Chapter 5:
Prevention & Minimisation

Prevention must be the fundamental safety principle for the management of arc flash hazard. This is embodied in European legislation and cannot be over emphasised. What this means is that the Duty Holder must always seek to design out, eliminate or remove the hazard at its source.

This leads to the conclusion that most electrical tasks must be carried out with the equipment made dead. To work dead the electricity supply must be isolated in such a way that it cannot be reconnected, or inadvertently become live again, for the duration of the work. As a minimum, this will include the positive identification of all possible supply sources, the opening and locking of suitable isolation points by personal padlocks and for the proving dead at the point of work. This section is dedicated to the fundamental principle of prevention starting with the elimination of live working but then we go on to describe various practical solutions to help the reader to understand and to embrace the various methods and technologies that are available.

5.1 Elimination of Live Working

To reiterate the earlier point, electrical tasks must be carried out with the equipment made dead and isolated wherever possible. However, the actions required to make safe can expose the person undertaking the isolation. Questions of residual risk and competence of the individual will need to be considered.
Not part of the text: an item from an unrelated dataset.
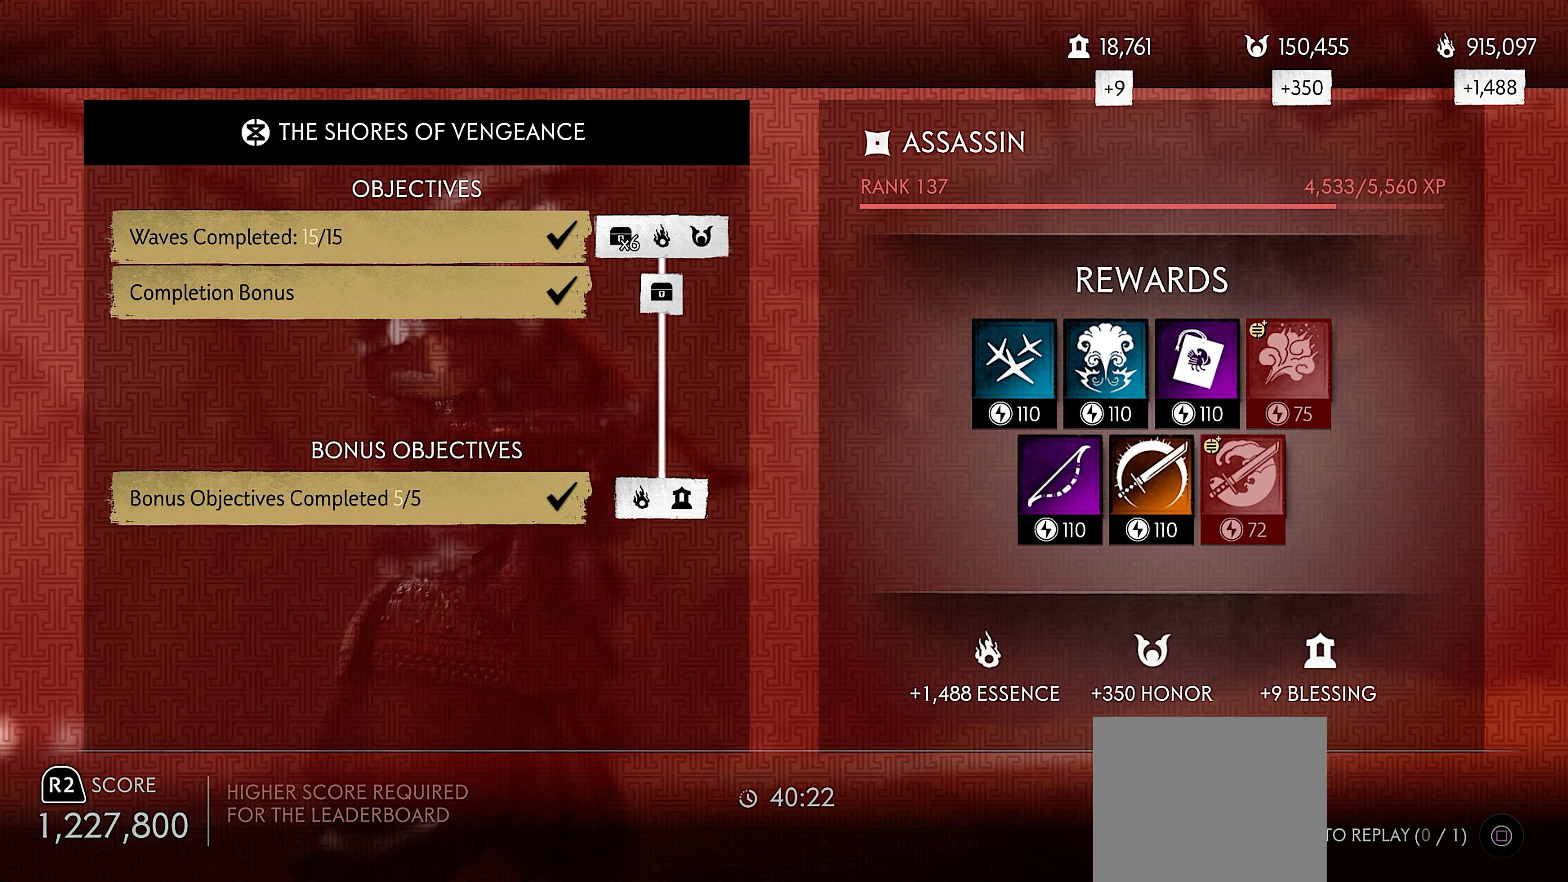
{"buttons": ["R2"], "left_stick": "center", "right_stick": "center", "events": [[233, "R2", "down"]]}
For instance, the safety considerations and competence of an individual making safe an underground high voltage cable to put others to work is going to be of a much higher order then that of someone isolating a piece of equipment from a local isolation point for themselves. The first example is going to require someone with a high degree of knowledge, training and experience working to strict safety rules, applying circuit main earths, padlocks, issuing permits, discharging a spiking gun and often under the supervision of a control engineer. The second example of an individual isolating for themselves carries fewer processes but the risk assessment approach is the same. I will cover this in a little more detail in Chapter 6: Process, Policies and Procedures.

Designers of electrical systems should consider the need to eliminate live work as part of the overall system design. Some of the elimination measures include the segregation of power and control circuits, safe control voltages and currents, finger safe shrouding of terminals and built-in test points.

Even then, the condition of the electrical equipment must be verified before work commences. It is not uncommon to have accidents occur on equipment that has been rendered dangerous, because electrical workers have not reinstated vital safety components such as door interlocks and insulating shielding after completion of work. I will say much more about this in the chapters on Process and also Myths & Mistakes. (Chapter 6: Process, Policies and Procedures, and Chapter 12: Myths and Mistakes)

5.2 Protection Settings

The reason why I have written a dedicated section on protection settings rather than a generic approach to protection is born out of my own practical experience in the field of arc flash prevention. Whilst protection systems will not eliminate the arc flash hazard entirely, they can prevent events from causing serious injury and damage. Having undertaken studies in industry, commerce, utilities, power stations and distribution companies, I can boldly state that over 90% of seriously damaging events can be prevented by performing alterations to protection settings.

Since incident energy is a function of short circuit current and the protective device clearing time, a reduction of the arc flash hazard may be achievable by evaluating the protective device sizes, settings and time current curves. Many times, where the incident energy is at dangerous levels, it is because the upstream protective device’s instantaneous adjustment is set too high, and the device is operating in the long-time delay region. Lowering the instantaneous setting may allow faster trip times resulting in lower overall incident energy. Caution should be exercised however, because lowering a device’s trip setting can create a reliability issue by compromising selective coordination with other devices. This could cause multiple devices to trip during a short circuit and lead to a more widespread outage.

The problem can be solved by changing the device settings only when live work is going to be performed. After the work is completed, the original settings can be restored to maintain existing selective coordination. These types of temporary setting changes are often referred to as “maintenance settings”. There are manufacturers who have devised maintenance setting schemes for this purpose and this is described later in more detail.